Affine space means a vector space in which the origin is not preferred. Its automorphisms are the group of affine linear transformations over $k$ (the usual linear transformations with respect to some (arbitrary) choice of origin, together with translations).
In algebraic geometry, one often encodes geometric objects in slightly complicated ways, and the preferred method of encoding is time-dependent, e.g. in that what Weil meant by a variety, and what it typically meant now, are not literally the same mathematical object, although the are both supposed to refer to the same Platonic reality.

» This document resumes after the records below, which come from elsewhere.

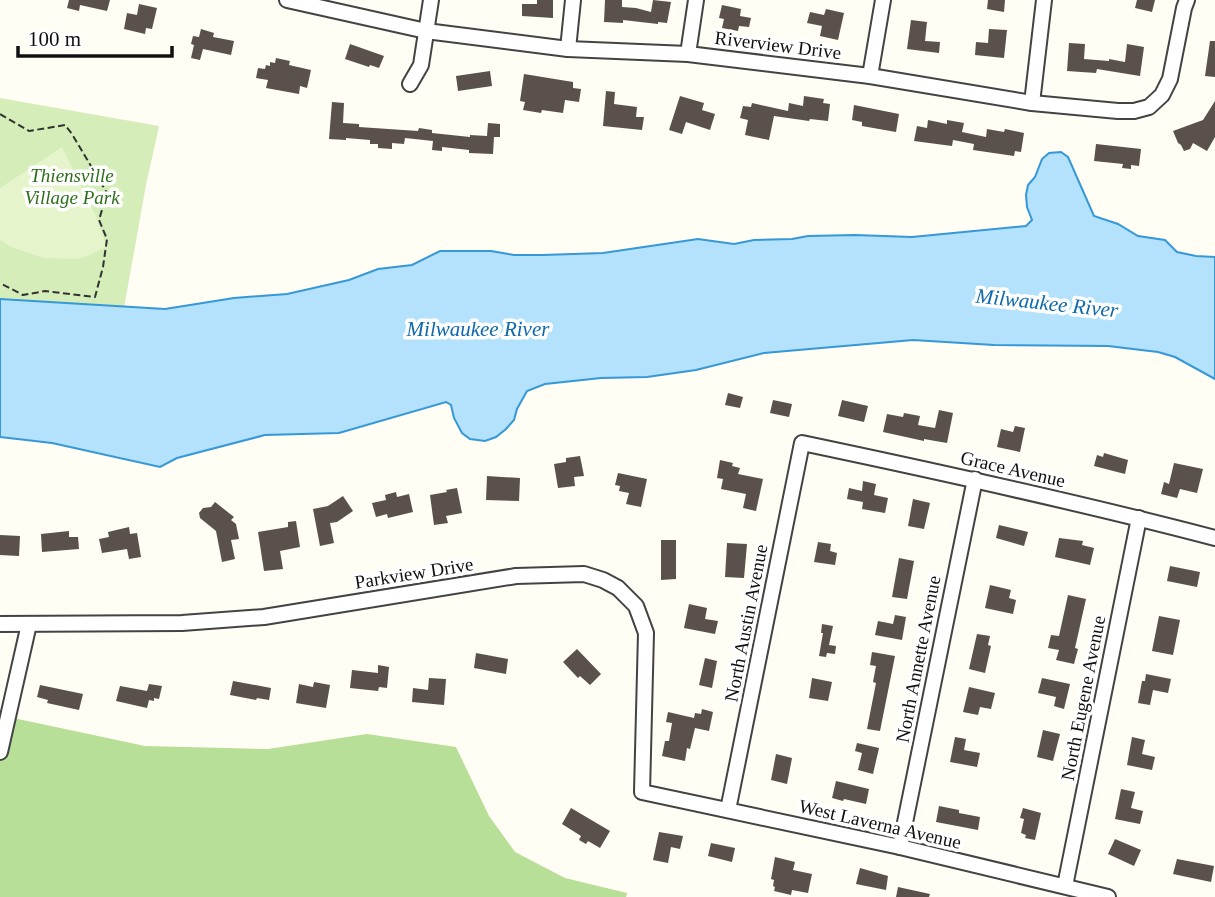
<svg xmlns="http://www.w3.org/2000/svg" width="1215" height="897" font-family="Georgia,serif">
  <rect width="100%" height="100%" fill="#fffdf4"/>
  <polygon fill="#d5edb9" points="0,98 159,126 146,185 124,308 0,299"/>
  <polygon fill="#b8df97" points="8,718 18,719 145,746 268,749 367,734 456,747 489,816 515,852 565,878 627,893 626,897 0,897 0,754"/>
  <polygon fill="#e6f4cc" points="62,147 96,216 107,247 80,259 44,258 11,247 0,240 0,188"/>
  <polygon fill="#b4e1fb" stroke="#3598d7" stroke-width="2" points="1061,152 1068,157 1094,216 1118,224 1138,236 1165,240 1177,252 1196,256 1215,257 1215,379 1175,357 1158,352 1108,346 994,345 913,340 764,353 696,370 647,377 601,378 545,384 527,391 517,409 514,420 506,429 496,437 485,441 470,439 462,433 454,418 451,405 446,402 339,433 265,435 177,458 160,467 52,443 0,437 0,299 165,309 234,298 287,294 349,280 378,269 412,265 440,251 491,251 514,255 543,255 603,253 698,239 734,244 754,240 792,239 808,236 855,235 912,237 1026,226 1032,220 1027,207 1026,195 1028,185 1035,177 1042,159 1049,153"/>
  <g fill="#5a514c">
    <polygon points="69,0 110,0 107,11 80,5 79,11 67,8"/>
    <polygon points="537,0 553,0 553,18 522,16 522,4 537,4"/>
    <polygon points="605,0 622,0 622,7 636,8 651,12 653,0 671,2 667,23 658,22 658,24 623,20 623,23 604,22"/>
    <polygon points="988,0 1005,0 1004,12 987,9"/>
    <polygon points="1137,0 1155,0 1152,12 1135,8"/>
    <polygon points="139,4 157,8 152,29 146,28 145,34 124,29 127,13 137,15"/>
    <polygon points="722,5 741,9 740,16 751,18 749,27 739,26 738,31 722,28 724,19 719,18"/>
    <polygon points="826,9 844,13 838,40 820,36 822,26 807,23 810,12 824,15"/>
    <polygon points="911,20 927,22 925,41 940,42 939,53 907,49"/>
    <polygon points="201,29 214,33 213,37 234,41 231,55 203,49 200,60 191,58 194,45 191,44 193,36 199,37"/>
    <polygon points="989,29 1007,30 1004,58 975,55 976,42 988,43"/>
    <polygon points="1210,41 1215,41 1215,77 1205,76"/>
    <polygon points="1069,43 1085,44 1084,59 1109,61 1109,59 1125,62 1127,44 1144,47 1140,76 1097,69 1096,73 1067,71"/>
    <polygon points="350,44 384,56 379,68 370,65 369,67 345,59"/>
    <polygon points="276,58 290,61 289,65 311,70 307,88 300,86 299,94 266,88 268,80 256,78 258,68 265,69 266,65 270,66 270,62 275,63"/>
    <polygon points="490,71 492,86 458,91 456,76"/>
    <polygon points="524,74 573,82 573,88 581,89 579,102 565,100 563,113 542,110 541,113 523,110 525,102 520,101"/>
    <polygon points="606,91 615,92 614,104 637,107 636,117 644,117 642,130 603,126"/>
    <polygon points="680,96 704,103 702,110 715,114 710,130 686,122 682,134 669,130"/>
    <polygon points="804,96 824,99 823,103 830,104 828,121 810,119 809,121 774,116 769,140 745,135 748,120 740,118 743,106 751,107 752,103 788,111 789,103 803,106"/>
    <polygon points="1215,101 1215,137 1207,151 1193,143 1190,149 1184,151 1181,145 1178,143 1173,131 1203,120"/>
    <polygon points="332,102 344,103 343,123 359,124 359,127 418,131 419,128 432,130 432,133 470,137 470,135 487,136 488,123 500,124 500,137 494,137 493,154 469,153 469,150 442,147 442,151 432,150 433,141 405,138 404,144 392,143 392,149 378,148 378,144 370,144 370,140 346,138 346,140 329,139"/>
    <polygon points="854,105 899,114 896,132 862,126 862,122 852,120"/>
    <polygon points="928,120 947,124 947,120 964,123 962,132 986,137 987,129 1004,132 1005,129 1024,133 1021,152 1015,151 1014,156 973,150 974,144 953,140 952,146 914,141 917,126 927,128"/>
    <polygon points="1096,144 1141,149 1139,166 1131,165 1131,169 1122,168 1123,164 1094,161"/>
    <polygon points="728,393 743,397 740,408 725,405"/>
    <polygon points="773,400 792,404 789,417 770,413"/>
    <polygon points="842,400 868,406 864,422 838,416"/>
    <polygon points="939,410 953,413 947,443 924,439 924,441 883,432 887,414 903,417 904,413 920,416 918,425 935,428"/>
    <polygon points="1015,426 1025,428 1020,452 997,447 1001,429 1013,432"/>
    <polygon points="1104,453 1128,460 1125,474 1094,466 1097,455 1103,457"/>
    <polygon points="580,456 584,476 574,477 575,486 558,488 554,464 566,462 566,458"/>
    <polygon points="720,460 733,463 732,466 740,468 738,474 763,479 756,511 743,508 746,494 721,489 723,479 717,478"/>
    <polygon points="1174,463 1203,469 1197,493 1180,489 1177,498 1161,494 1164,482 1169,484"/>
    <polygon points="618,473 647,479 641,507 626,504 629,493 619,491 620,486 615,485"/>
    <polygon points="487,476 520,478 519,501 486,500"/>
    <polygon points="863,481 876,484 874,495 888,498 885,513 862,509 863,502 847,499 849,488 862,491"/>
    <polygon points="457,488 462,513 446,516 448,523 434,525 430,495 447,492 446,490"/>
    <polygon points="396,492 397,497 409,494 413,512 388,518 387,514 376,517 372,503 386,500 385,495"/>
    <polygon points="343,496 353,511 337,522 330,523 334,543 320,546 313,509 328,506"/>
    <polygon points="913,499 930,503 924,529 908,526"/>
    <polygon points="215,502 234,517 231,520 236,524 239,539 231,540 235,559 222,562 216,531 200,518 199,513 203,508 211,507"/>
    <polygon points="296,521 300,547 280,551 283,569 264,571 258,532 288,527 288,522"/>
    <polygon points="999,525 1028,532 1024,546 996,538"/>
    <polygon points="129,527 130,534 137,533 141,557 129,559 127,549 102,553 99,539 109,537 108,532"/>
    <polygon points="69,531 69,537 78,537 79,549 42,552 41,534"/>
    <polygon points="0,535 20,536 19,556 0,555"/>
    <polygon points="1059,538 1083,541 1082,545 1094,548 1090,565 1055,557"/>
    <polygon points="661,540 676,540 676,579 661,580"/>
    <polygon points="818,542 831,544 830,551 837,553 835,565 814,562"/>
    <polygon points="727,543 747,544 744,578 725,577"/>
    <polygon points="899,558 914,561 907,599 892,597"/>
    <polygon points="1170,566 1200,572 1197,587 1167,581"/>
    <polygon points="990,585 1011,590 1009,598 1016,600 1013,614 985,608"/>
    <polygon points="1068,595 1086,599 1075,648 1078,649 1074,664 1056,660 1059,650 1048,648 1051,635 1059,636"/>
    <polygon points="689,604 707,608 705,619 718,621 715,634 684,628"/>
    <polygon points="895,615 906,617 902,640 875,635 878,621 893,624"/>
    <polygon points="1159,616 1180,620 1173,655 1152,651"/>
    <polygon points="822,624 833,626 829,645 836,646 835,654 827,653 826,657 819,656 823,633 821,633"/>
    <polygon points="977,634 990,636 988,645 991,646 985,673 969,669"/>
    <polygon points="577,649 601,674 590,685 580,676 578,678 563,662"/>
    <polygon points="872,652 895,656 880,731 867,729 876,683 873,682 876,666 870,665"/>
    <polygon points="476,653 508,659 506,674 474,668"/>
    <polygon points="705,658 717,661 712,688 699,685"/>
    <polygon points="378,665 389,667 387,688 379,687 378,691 350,688 352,670 378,673"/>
    <polygon points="1146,674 1171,679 1168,693 1153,690 1150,705 1138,703 1142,681 1145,681"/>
    <polygon points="429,678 446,679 444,705 412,702 413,688 428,690"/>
    <polygon points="812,678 832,682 828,701 809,698"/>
    <polygon points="1042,678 1070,684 1064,709 1054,706 1056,697 1038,693"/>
    <polygon points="233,681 271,688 269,700 257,698 256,700 230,695"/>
    <polygon points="314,682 330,685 326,708 296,703 299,684 313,687"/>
    <polygon points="149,684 162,686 159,699 154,698 154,701 149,700 147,708 116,701 120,686 147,691"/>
    <polygon points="40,685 83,694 79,710 47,703 48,700 37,697"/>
    <polygon points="969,687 995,693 991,709 980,707 978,715 963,712"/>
    <polygon points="702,709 713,712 709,731 695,728 690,749 687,748 685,761 662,756 665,741 669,741 672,723 666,722 668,712 694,718 695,713 701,714"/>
    <polygon points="1043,730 1060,734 1053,761 1037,757"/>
    <polygon points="955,737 966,739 964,750 980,753 977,767 950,762"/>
    <polygon points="1132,737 1145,740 1142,754 1155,757 1152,770 1127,765"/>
    <polygon points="857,743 879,748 873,774 858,770 862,753 855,751"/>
    <polygon points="776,754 792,758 787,784 771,780"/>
    <polygon points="836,781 869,789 866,804 844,799 843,801 832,798"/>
    <polygon points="1121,789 1135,792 1131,808 1143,811 1140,824 1115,819"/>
    <polygon points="939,806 959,810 959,813 980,817 978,830 936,822"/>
    <polygon points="571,808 610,831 600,848 588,841 586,844 579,840 581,836 562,824"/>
    <polygon points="1023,808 1041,813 1035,840 1025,838 1026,835 1021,833 1024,819 1020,818"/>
    <polygon points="659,832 683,836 680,849 671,847 668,863 653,860"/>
    <polygon points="1115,839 1141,850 1134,866 1108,854"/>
    <polygon points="711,843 735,848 732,862 708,856"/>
    <polygon points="775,857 795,862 793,870 812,874 808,893 792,890 791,895 774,891 775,887 773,886 774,880 771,879"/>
    <polygon points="1177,859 1214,866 1211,882 1173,874"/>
    <polygon points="860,868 888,876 886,890 856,884"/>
    <polygon points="898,887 930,894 929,897 896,897"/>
  </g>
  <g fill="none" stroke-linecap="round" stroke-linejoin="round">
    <defs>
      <g id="minor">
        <polyline points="287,0 426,31 568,49 688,54 870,76 1032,103 1118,111 1134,111 1149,107 1162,95 1170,79 1184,8 1187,0"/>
        <polyline points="568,49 573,0"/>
        <polyline points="688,54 696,0"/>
        <polyline points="870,76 883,0"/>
        <polyline points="410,84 421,65 431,0"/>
        <polyline points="1032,103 1044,0"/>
        <polyline points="0,624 182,623 264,617 516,576 584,574 603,580 618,588 636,606 646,633 642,792 900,847 1108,897"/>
        <polyline points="0,752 29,624"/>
        <path d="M728,810L802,443C940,472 1078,502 1215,538"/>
        <polyline points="900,847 975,479"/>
        <polyline points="1065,886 1139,518"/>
      </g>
    </defs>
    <use href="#minor" stroke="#434343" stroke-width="18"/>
    <polyline stroke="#323232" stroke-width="2" stroke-dasharray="7 3.5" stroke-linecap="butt" points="0,114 29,131 65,125 72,134 107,193 99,220 107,239 103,267 95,297 45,291 23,295 0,283"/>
    <use href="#minor" stroke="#fff" stroke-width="14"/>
  </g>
  <g text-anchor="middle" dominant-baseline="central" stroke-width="7" stroke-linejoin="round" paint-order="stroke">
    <g font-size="19" fill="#101010" stroke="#fff">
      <text transform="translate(778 45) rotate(7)">Riverview Drive</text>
      <text transform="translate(1013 469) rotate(13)">Grace Avenue</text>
      <text transform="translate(414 573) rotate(-9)">Parkview Drive</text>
      <text transform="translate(746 623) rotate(-79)">North Austin Avenue</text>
      <text transform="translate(918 659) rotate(-79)">North Annette Avenue</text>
      <text transform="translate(1083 698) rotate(-79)">North Eugene Avenue</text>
      <text transform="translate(880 824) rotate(13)">West Laverna Avenue</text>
    </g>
    <g font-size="19" font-style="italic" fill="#2c6e1a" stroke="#fff">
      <text x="72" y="175">Thiensville<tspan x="72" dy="22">Village Park</tspan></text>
    </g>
    <g font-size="21" font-style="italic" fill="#0e69ad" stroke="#fff">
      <text transform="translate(1047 303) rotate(6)">Milwaukee River</text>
      <text x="478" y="329">Milwaukee River</text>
    </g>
  </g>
  <path d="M18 46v10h154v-10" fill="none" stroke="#101010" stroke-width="3.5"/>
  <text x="28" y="46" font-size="21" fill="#101010" stroke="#ffffff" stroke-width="5" paint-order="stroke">100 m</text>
</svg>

Thus, one shouldn't think about $\mathbb A^n_k$ too literally in terms of its points when comparing with the Wikipedia discussion of affine space (since what its points are will depend on what foundations you use!). It does encode the geometric concept of affine space (as in the linked Wikipedia article) in the context of algebraic geometry. For example, its automorphisms are precisely the group of affine linear transformations over $k$. [Correction: As Mariano points out in a comment below, there are many non-linear automorphisms of $\mathbb A^n$; what I should have written is that the automorphisms of $\mathbb A^n$ which extend to $\mathbb P^n$ --- so these are the automorphisms of $\mathbb A^n$ that extend to the hyperplane at infinity in some reasonable sense --- are precisely the affine linear automorphisms.]
If you do insist on making the connection precise on the level of points, then
one way to say it is that if $\Omega$ is any extension field of $k$, then
the $\Omega$-valued points of $\mathbb A^n_k$ are naturally an $n$-dimensional affine space over $\Omega$.